> [Tasks]:
A. Can you rewrite the paragraph of the RobustModels announcement that begins "I would like to present RobustModels.jl" as a short list, keeping its main facts?
B. Would you reproduce, word for word, the part of the RobustModels announcement starting with "thank you very" and going on through "corrected standard deviation."?

Text under study below:

[ANN] RobustModels: Robust linear regression using M-Estimators and more

I would like to present RobustModels.jl, a new package
to perform robust linear regressions using M-Estimator, MM-Estimator and τ-Estimator, but also quantile regression, MQuantile regression and robust Ridge regression.
It can also be used to calculate robust estimate of the mean and variance of a vector.
It can also be used to detect outliers, similar to LinRegOutliers.jl.

It is originally based on RobustLeastSquares.jl and it is using the same interface as GLM.jl for a better reusability.

You can find the documentation here: Home · RobustModels
The package is not registered yet, so install with:

] add https://github.com/getzze/RobustModels.jl

The package is now registered, install with:

] add RobustModels


thank you very much for this package. I have one question upfront before I start my investigation of your package.
The Standard Deviation does not only reflect instability in terms of fluctuations it aslo reflects the slope (represented by the linear regression).
To decouple both: a) oscilation / fluctuation, b) drift/slope
I have in mind a new variant of standard deviation, in the first step I calculate the slope by means
of liear regression, in the second step I remove the slope of the investigated points (keeping the
algebraic mean constant) and in the 3rd step I calculate the slope corrected standard deviation.
I this a resonable approach? How would this be calculated by means of your module?

If you don’t have (or don’t care) about outliers in your data, you don’t need to use a robust linear regression, GLM.jl (GitHub - JuliaStats/GLM.jl: Generalized linear models in Julia), actually just lm is enough.
Linear regression is doing exactly what you are describing, the intercept and slope are given by the 2 coefficients fitted by the model. What you call the “slope corrected standard deviation” is basically the standard deviation of the residuals (real_data - prediction). If the model is valid the standard deviation of the residuals should be significantly smaller than the standard deviation of the unfitted data.

1 Like

End of Text under study.
Provided records below:

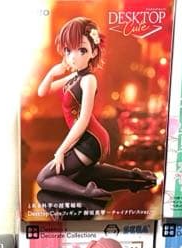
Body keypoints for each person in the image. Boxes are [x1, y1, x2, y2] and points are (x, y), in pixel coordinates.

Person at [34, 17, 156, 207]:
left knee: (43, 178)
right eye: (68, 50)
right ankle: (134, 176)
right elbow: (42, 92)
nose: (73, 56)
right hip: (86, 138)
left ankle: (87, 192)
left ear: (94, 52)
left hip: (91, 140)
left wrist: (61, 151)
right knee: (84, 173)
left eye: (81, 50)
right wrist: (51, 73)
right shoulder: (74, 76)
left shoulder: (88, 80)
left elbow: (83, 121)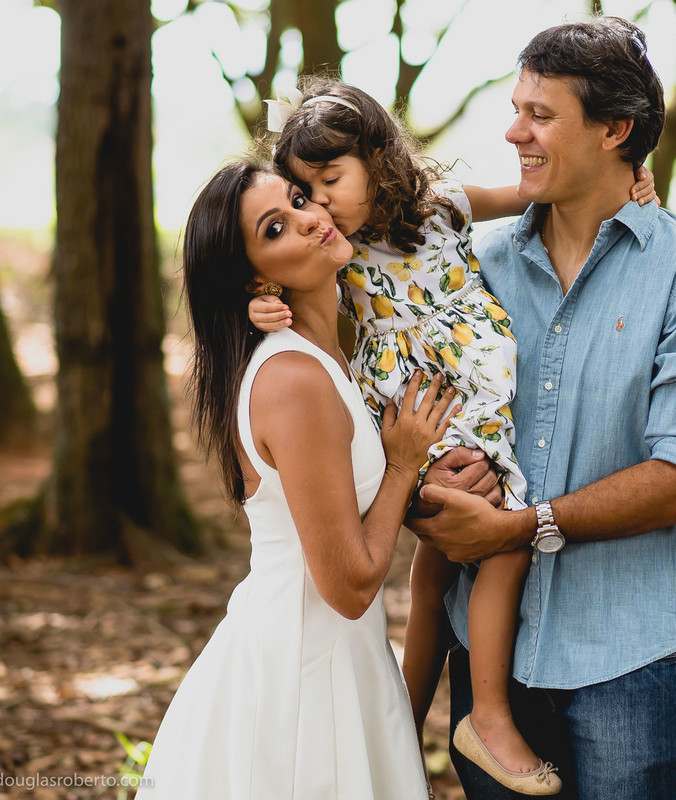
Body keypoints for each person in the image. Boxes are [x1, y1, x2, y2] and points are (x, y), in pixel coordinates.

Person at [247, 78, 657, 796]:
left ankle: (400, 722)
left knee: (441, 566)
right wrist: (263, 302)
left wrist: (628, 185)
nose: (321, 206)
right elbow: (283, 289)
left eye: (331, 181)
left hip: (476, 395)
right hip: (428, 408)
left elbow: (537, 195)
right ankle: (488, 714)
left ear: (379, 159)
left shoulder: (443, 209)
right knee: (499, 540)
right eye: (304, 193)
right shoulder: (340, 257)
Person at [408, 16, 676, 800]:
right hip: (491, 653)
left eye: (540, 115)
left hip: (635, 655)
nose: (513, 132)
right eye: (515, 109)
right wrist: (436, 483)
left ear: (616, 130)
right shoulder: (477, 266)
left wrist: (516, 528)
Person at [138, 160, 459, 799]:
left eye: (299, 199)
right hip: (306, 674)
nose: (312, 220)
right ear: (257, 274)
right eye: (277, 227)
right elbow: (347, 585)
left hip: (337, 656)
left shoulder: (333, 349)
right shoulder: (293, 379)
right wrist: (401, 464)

End of Provided records.

> [Exercise solutions]:
A.
- RobustModels.jl is a new package for robust linear regression using M-Estimators, MM-Estimators and τ-Estimators.
- It also performs quantile regression, MQuantile regression and robust Ridge regression.
- It can calculate robust estimates of the mean and variance of a vector.
- It can detect outliers, similar to LinRegOutliers.jl.

B.
thank you very much for this package. I have one question upfront before I start my investigation of your package.
The Standard Deviation does not only reflect instability in terms of fluctuations it aslo reflects the slope (represented by the linear regression).
To decouple both: a) oscilation / fluctuation, b) drift/slope
I have in mind a new variant of standard deviation, in the first step I calculate the slope by means
of liear regression, in the second step I remove the slope of the investigated points (keeping the
algebraic mean constant) and in the 3rd step I calculate the slope corrected standard deviation.